The alleged FCA violations were uncovered by Innovative Solutions Consulting, LLC who blew the whistle on Godiali through the qui tam provision of the FCA. Qui tam claims enable private citizens to file lawsuits on behalf of the government if they know of an individual or company defrauding the government. Qui tam whistleblowers are eligible to receive between 15 and 30% of the government’s recovery. Innovative Solutions Consulting will receive up to $4,341,900 depending on the final amount recovered from Godiali.

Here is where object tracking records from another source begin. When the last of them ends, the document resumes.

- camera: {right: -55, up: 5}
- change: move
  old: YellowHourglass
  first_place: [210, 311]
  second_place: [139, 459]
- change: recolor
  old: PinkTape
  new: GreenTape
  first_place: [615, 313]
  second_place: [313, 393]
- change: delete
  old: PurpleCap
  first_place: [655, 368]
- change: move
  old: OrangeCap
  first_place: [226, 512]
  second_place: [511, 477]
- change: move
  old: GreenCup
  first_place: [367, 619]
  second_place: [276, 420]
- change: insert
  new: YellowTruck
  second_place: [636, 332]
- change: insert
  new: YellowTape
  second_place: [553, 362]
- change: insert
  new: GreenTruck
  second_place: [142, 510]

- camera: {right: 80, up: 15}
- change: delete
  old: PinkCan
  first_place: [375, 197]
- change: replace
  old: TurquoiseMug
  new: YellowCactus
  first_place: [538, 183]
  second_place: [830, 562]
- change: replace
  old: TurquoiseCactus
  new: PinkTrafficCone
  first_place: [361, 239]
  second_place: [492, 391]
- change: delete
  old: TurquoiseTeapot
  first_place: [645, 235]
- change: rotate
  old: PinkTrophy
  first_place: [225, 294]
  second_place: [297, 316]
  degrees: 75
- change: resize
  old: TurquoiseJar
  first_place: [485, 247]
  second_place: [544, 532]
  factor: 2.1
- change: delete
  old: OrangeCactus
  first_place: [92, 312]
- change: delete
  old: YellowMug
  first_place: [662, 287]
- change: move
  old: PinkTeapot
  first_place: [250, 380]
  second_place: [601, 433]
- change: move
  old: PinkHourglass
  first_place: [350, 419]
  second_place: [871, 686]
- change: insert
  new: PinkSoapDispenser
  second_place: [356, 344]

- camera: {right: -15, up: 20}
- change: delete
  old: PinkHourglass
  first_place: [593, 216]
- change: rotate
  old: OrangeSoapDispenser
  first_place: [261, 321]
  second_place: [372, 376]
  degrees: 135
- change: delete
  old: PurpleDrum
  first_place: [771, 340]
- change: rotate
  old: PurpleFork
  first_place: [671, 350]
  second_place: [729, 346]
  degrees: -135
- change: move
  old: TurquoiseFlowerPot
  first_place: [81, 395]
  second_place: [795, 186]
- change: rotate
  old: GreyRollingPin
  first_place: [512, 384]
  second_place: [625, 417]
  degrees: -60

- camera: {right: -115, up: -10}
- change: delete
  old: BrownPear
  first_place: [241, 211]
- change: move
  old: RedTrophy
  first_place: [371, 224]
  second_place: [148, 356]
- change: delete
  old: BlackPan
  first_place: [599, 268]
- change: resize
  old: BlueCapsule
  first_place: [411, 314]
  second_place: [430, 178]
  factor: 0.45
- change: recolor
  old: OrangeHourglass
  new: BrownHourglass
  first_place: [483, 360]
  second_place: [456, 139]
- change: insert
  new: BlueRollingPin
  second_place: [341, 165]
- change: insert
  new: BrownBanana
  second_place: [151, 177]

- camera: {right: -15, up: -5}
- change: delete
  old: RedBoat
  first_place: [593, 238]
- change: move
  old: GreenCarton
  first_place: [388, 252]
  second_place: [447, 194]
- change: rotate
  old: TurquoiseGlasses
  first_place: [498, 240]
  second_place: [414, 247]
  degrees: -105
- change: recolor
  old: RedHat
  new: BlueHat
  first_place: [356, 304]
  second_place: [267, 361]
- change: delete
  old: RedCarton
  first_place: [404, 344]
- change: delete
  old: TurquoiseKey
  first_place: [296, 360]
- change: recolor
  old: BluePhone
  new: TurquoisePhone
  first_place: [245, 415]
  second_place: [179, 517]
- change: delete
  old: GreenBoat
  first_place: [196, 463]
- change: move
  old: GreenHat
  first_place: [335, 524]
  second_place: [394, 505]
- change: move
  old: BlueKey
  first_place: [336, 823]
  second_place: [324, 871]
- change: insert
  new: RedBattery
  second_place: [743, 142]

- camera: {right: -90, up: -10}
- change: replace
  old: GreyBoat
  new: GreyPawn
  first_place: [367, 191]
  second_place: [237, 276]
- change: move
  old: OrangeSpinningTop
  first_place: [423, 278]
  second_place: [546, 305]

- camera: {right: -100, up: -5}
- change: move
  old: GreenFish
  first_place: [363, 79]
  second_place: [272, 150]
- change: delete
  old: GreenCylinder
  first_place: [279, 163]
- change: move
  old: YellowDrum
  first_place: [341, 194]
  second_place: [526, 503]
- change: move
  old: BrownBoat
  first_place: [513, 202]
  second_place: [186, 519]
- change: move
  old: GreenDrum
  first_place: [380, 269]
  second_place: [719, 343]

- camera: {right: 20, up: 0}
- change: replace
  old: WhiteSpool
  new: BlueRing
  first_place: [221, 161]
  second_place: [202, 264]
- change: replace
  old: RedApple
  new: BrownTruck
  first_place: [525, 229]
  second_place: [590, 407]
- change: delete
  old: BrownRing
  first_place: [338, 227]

The over $4 million “relator’s share” was derived from being 25 perfect of a $17,367,600 portion of the overall settlement.
Special Agent in Charge James A. Tarasca of the FBI Detroit Field Office said that “the scope of Godiali’s fraud is truly stunning.” He added that “this investigation proves the collective resources of law enforcement and the private sector can successfully combat fraud in our health care system.”
“A priority of my office is protecting our district against unscrupulous health care providers.” said U.S. Attorney Dawn N. Ison for the Eastern District of Michigan. “Dr. Godiali stole an enormous amount of money from both public and private health insurers over a number of years, and falsified medical records to cover up his scheme to defraud. We hope that today’s sentence and substantial civil recovery deter any other physicians likewise inclined to line their pockets at the expense of the public.”
“This provider egregiously stole millions of dollars from taxpayers by billing federal health care programs for services that were neither medically necessary nor rendered to his patients,” said Special Agent in Charge Mario M. Pinto of the Department of Health and Human Services Office of Inspector General (HHS-OIG). “As this case demonstrates, HHS-OIG and our partners remain committed to ensuring that vital taxpayer dollars are used lawfully and for their intended purposes, not for the illegitimate financial gain of an individual provider.”